Virginia Tech Alumni Distinguished Professor of History James I. Robertson will sign copies of his new CD set, "The Many Faces of the Civil War", Saturday, Nov. 29 at the Volume II Bookstore in Blacksburg prior to and after the university's football game with the University of Virginia.

Robertson is scheduled to be at the bookstore from 9 a.m. to noon and 4 to 7 p.m.

The CD set is a two-disk collection of 36 of Robertson's Civil War essays that ran for 14 years on public radio stations in and around Virginia. Topics range from Abraham Lincoln to Sallie, the terrier mascot of the 11th Pennsylvania Infantry Regiment.

"Dr. Robertson's radio essays added much to our region's understanding and appreciation of the human element of the Civil War," said WVTF Station Manager Glenn Gleixner. "His authentic and familiar delivery of the essays easily touched our hearts and souls as he explained events of the Civil War in a compelling and sincere style."

"The Many Faces of the Civil War" was produced by Paul Lancaster of Virginia Tech University Relations. Lancaster called the production sessions a joy. "Robertson taught us about the Civil War through the eyes of a social historian. It wasn't just a recitation of who fought whom in which battle. The series gave voice to the men, women, children, and even the animals who bore the heavy cost of the conflict," said Lancaster.

Lancaster also noted Robertson's ability to treat sensitive topics with grace, dignity, and, sometimes, good humor. "The topics ranged from the origins of 'Taps' to camp mascots. It was not about how soldiers died. It was about how they lived."

Robertson continues to teach Civil War history at Virginia Tech, in what is believed to be the largest class of its kind in the country. He also directs the Virginia Center for Civil War Studies (VCCWS). A native of Danville, he has won every major award given in the field of Civil War history. Robertson, who received his undergraduate degree from Randolph-Macon and his master's and Ph.D from Emory University, continues to write books and produce documentaries about the conflict.

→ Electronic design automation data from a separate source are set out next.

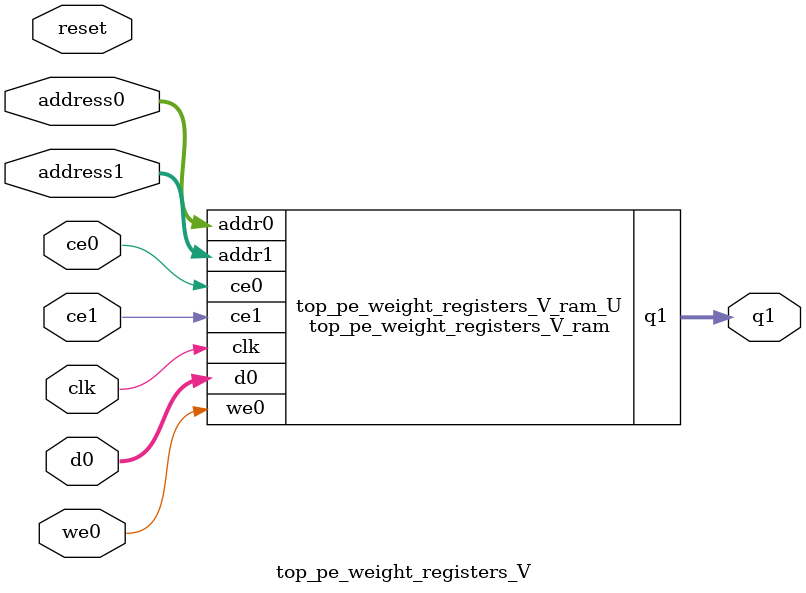
<source format=v>
`timescale 1 ns / 1 ps
module top_pe_weight_registers_V_ram (addr0, ce0, d0, we0, addr1, ce1, q1,  clk);

parameter DWIDTH = 8;
parameter AWIDTH = 4;
parameter MEM_SIZE = 9;

input[AWIDTH-1:0] addr0;
input ce0;
input[DWIDTH-1:0] d0;
input we0;
input[AWIDTH-1:0] addr1;
input ce1;
output reg[DWIDTH-1:0] q1;
input clk;

(* ram_style = "distributed" *)reg [DWIDTH-1:0] ram[0:MEM_SIZE-1];




always @(posedge clk)  
begin 
    if (ce0) begin
        if (we0) 
            ram[addr0] <= d0; 
    end
end


always @(posedge clk)  
begin 
    if (ce1) begin
        q1 <= ram[addr1];
    end
end


endmodule

`timescale 1 ns / 1 ps
module top_pe_weight_registers_V(
    reset,
    clk,
    address0,
    ce0,
    we0,
    d0,
    address1,
    ce1,
    q1);

parameter DataWidth = 32'd8;
parameter AddressRange = 32'd9;
parameter AddressWidth = 32'd4;
input reset;
input clk;
input[AddressWidth - 1:0] address0;
input ce0;
input we0;
input[DataWidth - 1:0] d0;
input[AddressWidth - 1:0] address1;
input ce1;
output[DataWidth - 1:0] q1;



top_pe_weight_registers_V_ram top_pe_weight_registers_V_ram_U(
    .clk( clk ),
    .addr0( address0 ),
    .ce0( ce0 ),
    .we0( we0 ),
    .d0( d0 ),
    .addr1( address1 ),
    .ce1( ce1 ),
    .q1( q1 ));

endmodule


</source>
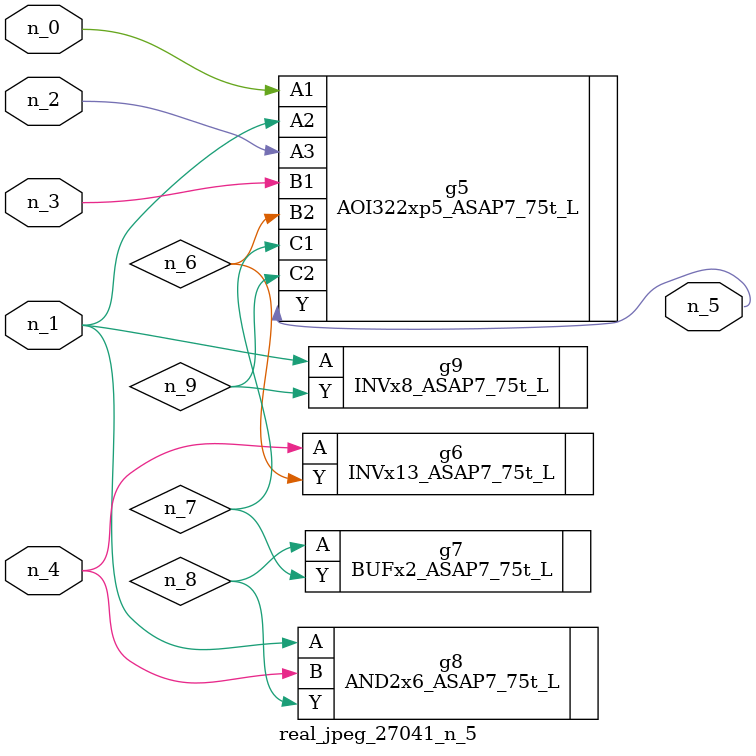
<source format=v>
module real_jpeg_27041_n_5 (n_4, n_0, n_1, n_2, n_3, n_5);

input n_4;
input n_0;
input n_1;
input n_2;
input n_3;

output n_5;

wire n_8;
wire n_6;
wire n_7;
wire n_9;

AOI322xp5_ASAP7_75t_L g5 ( 
.A1(n_0),
.A2(n_1),
.A3(n_2),
.B1(n_3),
.B2(n_6),
.C1(n_7),
.C2(n_9),
.Y(n_5)
);

AND2x6_ASAP7_75t_L g8 ( 
.A(n_1),
.B(n_4),
.Y(n_8)
);

INVx8_ASAP7_75t_L g9 ( 
.A(n_1),
.Y(n_9)
);

INVx13_ASAP7_75t_L g6 ( 
.A(n_4),
.Y(n_6)
);

BUFx2_ASAP7_75t_L g7 ( 
.A(n_8),
.Y(n_7)
);


endmodule
</source>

Proceeds from the sale of the $25 CD set will go to the center. With a chief goal of educating the young, the projects of the Virginia Center for Civil War Studies concentrate on the actions that led to the war, on the factors that help explain it and its aftermath, and on the people who suffered through it. The center provides an ideal setting to shed new light on the war -- not merely on the political and military aspects, but also on the more subtle social, cultural, and human implications of this pivotal episode in United States history.